Steliana ne sent plus que l'air sur son visage, grisée. Sa planche menace de verser à tout instant, mais elle rit à gorge déployée. Elle convoque un léger vent glacé pour l'aider à franchir la ligne d'arrivée en premier. Elle roule sur le sol en riant, ivre de sa folle équipée. Claude pose sa wyverne et se précipite vers elle. Il l'examine à la recherche de blessures.
— Tu vas bien ?
— Parfaitement bien ! répond-elle dans un éclat de rire.
Sa joie est contagieuse et Claude se joint bientôt à ses gloussements. Un toussotement les rappelle à l'ordre. Toujours perché sur son cheval, Ferdinand arbore un air désapprobateur. Il secoue ses cheveux roux.
— Tu m'as habitué à des glissades mieux contrôlées. Tes cheveux sont tout emmêlés !
— Tu ne regretteras pas ma compagnie sale et décoiffée, alors, commente-t-elle d'un ton espiègle.
— Bien sûr que je la regretterai, répond-il avec une douceur inattendue.
Il la dévisage un instant avec amertume, puis avec un claquement de langue, effectue un demi-tour exemplaire. L'instant d'après, il remonte vers le monastère au petit trot. Le sourire de Steliana s'efface sur ses lèvres. Elle l'a blessé.

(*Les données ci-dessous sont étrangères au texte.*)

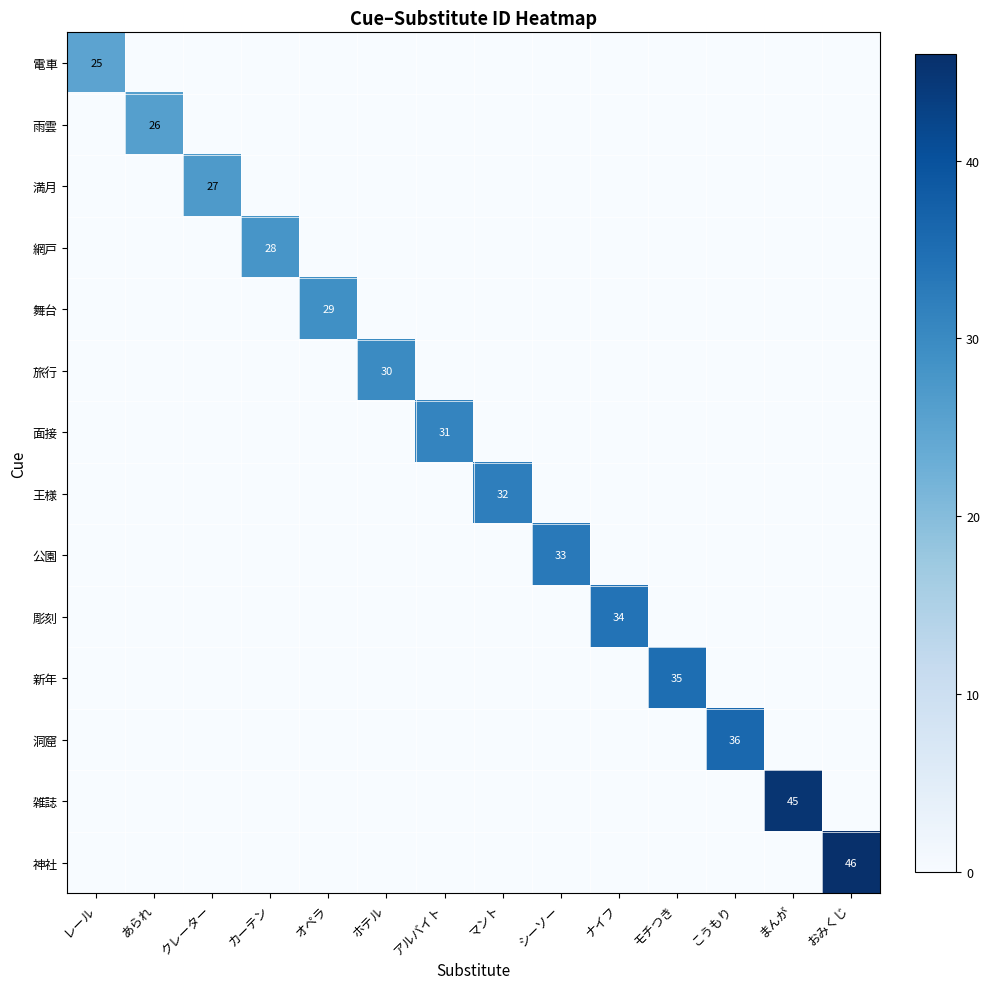

Which series has the largest total across all categories?

神社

Une fois de plus.
Claude frappe dans ses mains pour rompre la tension.
— Magnifique performance ! Je vais sans doute t'infliger un interrogatoire détaillé sur tes techniques mais avant cette séance de torture...

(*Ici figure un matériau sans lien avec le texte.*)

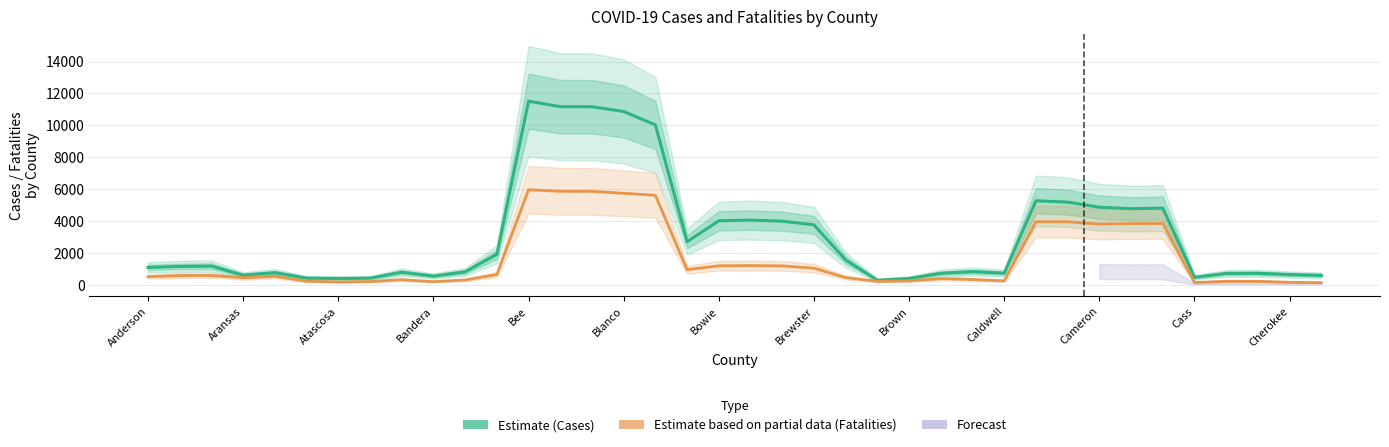

What is the greatest value displayed?

11520.0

Il effectue une petite révérence devant elle.
— Chère magicienne de la stratégie, accepteriez-vous que je vous montre à mon tour à quel point le vol à dos de wyverne me permet de tirer avantage du terrain ?
Il la connaît assez pour avoir deviné sa réponse. Steliana saisit la main qu'il lui tend sans hésiter. Un instant plus tard, la joue collée contre l'épaule de Claude et les mains autour de sa taille, le terrain lui semble en effet bien avantageux.